Bence: İkinci el binek otomobil alım-satım faaliyeti ile iştigal eden mükelleflerin bu amaçla satın aldıkları binek otomobiller için yüklenmiş oldukları KDV’ler indirime konu edilebilir. Nitekim söz konusu otomobiller işletme için ticari mal (emtia) hükmündedir. Nihayetinde kullanılmak veya ekonomik ömrü boyunca faydalanılmak amacıyla satın alınmayan bu otomobiller, ticari maldan farksız olup bilançoda stoklar bölümünde yer alırlar. 1 seri no.lu muhasebe sistemi uygulama genel tebliğinde de bahsedildiği üzere herhangi bir değişikliğe tabi tutulmadan satmak amacı ile işletmeye alınan ticari mallar ve benzeri kalemler “153.Ticari Mallar” hesabında muhasebeleştirilir.

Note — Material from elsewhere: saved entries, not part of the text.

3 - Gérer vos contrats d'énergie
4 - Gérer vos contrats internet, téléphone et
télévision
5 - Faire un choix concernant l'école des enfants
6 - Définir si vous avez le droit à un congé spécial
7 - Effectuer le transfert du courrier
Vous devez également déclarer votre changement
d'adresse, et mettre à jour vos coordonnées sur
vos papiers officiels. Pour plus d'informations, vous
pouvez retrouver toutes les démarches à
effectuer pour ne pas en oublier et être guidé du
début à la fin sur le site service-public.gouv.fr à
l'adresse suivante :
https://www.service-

Yani söz konusu mükelleflerin satmak amacıyla almış oldukları binek otoların “254. Taşıtlar” hesabında aktifleştirilmesine ve amortisman yoluyla itfasına gerek yoktur. Bu işletmeler söz konusu otomobillerini “153. Ticari Mallar” hesabında aktifleştirerek maliyet bedelleri ile sonuç hesaplarına intikal ettirirler. Ayrıca kanun hükmünde yer alan “işletmelere ait” ifadesi ile kullanma ve faydalanma maksadıyla satın alınıp “254. Taşıtlar” hesabına kaydedilen binek otolara atıf yapıldığını düşünmekteyim.

Sonuç olarak; KDVK'nın 30/b. maddesi kapsamında yer alan indirim hakkı kısıtlamasının, kullanılmış binek oto ticareti ile uğraşan işletmelerin bu amaçla satın aldığı, ticari mal vasfı taşıyan otoları için geçerli olmadığını düşünüyorum. Yine bu düşüncemin kanun gerekçesinde yer alan, özel ihtiyaçlarda kullanılan otomobillerin, işletmeye dâhil edilerek; muvazaalı yöntemlerle vergi gelirlerinin azalmasını önleme amacı ile ters düşmediği açıktır.